Che fare dunque? L’Europa deve armarsi adeguatamente ed avere un unico comando militare. E quando diciamo “adeguatamente” intendiamo anche che debba essere tolto alla Germania democratica l’anacronistico divieto di possedere armi nucleari. Non è tollerabile che quest’arma decisiva, oltre alle grandi potenze, Stati Uniti, Russia, Cina, India, ce l’abbiano il Pakistan, la Corea del Nord, Israele e non il più importante e trainante Paese del Vecchio Continente.
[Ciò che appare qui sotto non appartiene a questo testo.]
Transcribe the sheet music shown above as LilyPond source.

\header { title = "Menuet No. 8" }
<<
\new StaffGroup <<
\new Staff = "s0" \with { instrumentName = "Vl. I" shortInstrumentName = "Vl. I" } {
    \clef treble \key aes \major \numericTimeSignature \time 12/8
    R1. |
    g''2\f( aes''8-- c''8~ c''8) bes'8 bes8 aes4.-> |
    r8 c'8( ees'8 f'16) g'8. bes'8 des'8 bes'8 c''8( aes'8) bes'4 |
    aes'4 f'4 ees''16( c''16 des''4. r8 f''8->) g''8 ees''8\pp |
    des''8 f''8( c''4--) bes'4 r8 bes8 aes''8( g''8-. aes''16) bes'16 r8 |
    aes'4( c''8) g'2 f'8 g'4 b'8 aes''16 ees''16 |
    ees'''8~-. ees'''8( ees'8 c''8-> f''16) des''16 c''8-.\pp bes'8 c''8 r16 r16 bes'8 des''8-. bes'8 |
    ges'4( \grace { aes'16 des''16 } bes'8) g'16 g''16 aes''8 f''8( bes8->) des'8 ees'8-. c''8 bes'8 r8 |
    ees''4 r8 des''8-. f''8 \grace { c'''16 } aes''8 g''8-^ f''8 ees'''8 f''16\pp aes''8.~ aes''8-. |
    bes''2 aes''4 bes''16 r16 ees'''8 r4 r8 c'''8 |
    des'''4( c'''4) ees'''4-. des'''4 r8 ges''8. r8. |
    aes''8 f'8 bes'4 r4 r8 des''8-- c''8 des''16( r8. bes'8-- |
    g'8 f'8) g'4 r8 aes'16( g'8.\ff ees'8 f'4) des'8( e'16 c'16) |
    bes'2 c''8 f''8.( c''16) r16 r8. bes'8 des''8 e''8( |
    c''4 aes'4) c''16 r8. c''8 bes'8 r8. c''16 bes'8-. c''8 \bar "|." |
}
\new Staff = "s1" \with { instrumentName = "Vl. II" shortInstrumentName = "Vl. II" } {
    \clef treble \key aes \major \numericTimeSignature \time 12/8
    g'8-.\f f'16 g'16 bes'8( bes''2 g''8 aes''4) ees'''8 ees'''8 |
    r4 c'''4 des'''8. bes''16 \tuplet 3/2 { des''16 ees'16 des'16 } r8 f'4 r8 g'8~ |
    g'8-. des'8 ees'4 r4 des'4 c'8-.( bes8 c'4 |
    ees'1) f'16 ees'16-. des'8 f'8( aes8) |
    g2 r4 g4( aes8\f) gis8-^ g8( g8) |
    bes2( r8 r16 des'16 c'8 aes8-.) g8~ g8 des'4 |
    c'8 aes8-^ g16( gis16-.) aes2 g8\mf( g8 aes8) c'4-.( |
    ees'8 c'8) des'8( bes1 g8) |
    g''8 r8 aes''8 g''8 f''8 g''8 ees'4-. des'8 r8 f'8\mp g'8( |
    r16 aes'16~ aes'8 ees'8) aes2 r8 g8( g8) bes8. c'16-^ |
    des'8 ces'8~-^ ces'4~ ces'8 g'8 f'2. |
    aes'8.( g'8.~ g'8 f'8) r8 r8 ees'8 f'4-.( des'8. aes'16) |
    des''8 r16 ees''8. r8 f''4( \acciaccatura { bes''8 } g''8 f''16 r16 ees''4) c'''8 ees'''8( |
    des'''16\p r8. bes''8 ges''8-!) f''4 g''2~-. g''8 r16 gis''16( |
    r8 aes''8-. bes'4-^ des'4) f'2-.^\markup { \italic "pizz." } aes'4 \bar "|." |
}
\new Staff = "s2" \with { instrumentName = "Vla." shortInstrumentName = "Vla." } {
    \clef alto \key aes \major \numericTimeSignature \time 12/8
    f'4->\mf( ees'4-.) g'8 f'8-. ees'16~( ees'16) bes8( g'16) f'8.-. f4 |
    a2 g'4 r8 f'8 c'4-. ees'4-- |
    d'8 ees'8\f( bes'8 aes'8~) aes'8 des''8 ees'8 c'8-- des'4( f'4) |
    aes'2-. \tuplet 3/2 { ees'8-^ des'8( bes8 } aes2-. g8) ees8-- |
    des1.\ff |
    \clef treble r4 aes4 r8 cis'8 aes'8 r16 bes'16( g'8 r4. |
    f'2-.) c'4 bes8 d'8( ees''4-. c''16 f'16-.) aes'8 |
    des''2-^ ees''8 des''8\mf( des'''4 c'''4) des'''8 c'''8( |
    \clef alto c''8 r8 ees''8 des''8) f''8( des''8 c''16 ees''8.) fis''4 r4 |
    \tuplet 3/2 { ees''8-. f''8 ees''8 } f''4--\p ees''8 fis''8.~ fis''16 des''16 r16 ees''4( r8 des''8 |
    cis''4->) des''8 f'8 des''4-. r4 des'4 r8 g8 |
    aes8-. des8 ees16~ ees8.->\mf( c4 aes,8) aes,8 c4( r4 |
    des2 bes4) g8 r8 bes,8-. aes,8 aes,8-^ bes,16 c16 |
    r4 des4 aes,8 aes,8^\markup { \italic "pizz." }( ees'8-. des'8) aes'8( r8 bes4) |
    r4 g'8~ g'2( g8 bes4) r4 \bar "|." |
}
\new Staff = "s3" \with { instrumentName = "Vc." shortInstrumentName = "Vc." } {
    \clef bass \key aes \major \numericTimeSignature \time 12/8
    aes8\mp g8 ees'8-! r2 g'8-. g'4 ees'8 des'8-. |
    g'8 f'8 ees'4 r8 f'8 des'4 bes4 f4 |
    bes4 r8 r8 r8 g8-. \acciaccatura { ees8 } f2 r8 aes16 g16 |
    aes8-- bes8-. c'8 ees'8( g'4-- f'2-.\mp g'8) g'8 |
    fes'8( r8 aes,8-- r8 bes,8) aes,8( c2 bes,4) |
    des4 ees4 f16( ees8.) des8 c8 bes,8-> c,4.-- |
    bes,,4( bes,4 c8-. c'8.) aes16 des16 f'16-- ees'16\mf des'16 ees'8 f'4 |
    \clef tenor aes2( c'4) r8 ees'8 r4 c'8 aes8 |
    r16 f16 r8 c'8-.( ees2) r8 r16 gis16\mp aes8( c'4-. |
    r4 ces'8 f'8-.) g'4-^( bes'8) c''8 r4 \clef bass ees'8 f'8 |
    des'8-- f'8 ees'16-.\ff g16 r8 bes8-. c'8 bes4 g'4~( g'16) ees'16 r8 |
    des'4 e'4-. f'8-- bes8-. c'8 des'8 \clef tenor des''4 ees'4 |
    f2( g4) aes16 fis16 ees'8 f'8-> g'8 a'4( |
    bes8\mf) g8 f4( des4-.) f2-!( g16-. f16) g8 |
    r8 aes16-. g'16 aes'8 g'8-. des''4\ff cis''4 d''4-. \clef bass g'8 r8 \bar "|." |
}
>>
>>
La cosa è tanto più urgente adesso che la Gran Bretagna, altra potenza nucleare, ha lasciato di fatto l’Europa ed è legata, per motivi storici più che legittimi, agli americani. La Bomba, è vero, ce l’ha anche la Francia. Ma sulle capacità militari dei francesi c’è molto da dubitare, le hanno sempre buscate da tutti anche se hanno avuto l’abilità di far finta di aver vinto una guerra, l’ultima, che avevano invece perso.
L’Atomica, dunque, non per aggredire alcuno, ma per avere il deterrente necessario per non dover eternamente dipendere dalla tutela altrui. “Un’Europa unita, neutrale, armata, nucleare e, nei limiti del possibile, autarchica” questa è la mia formula da sempre.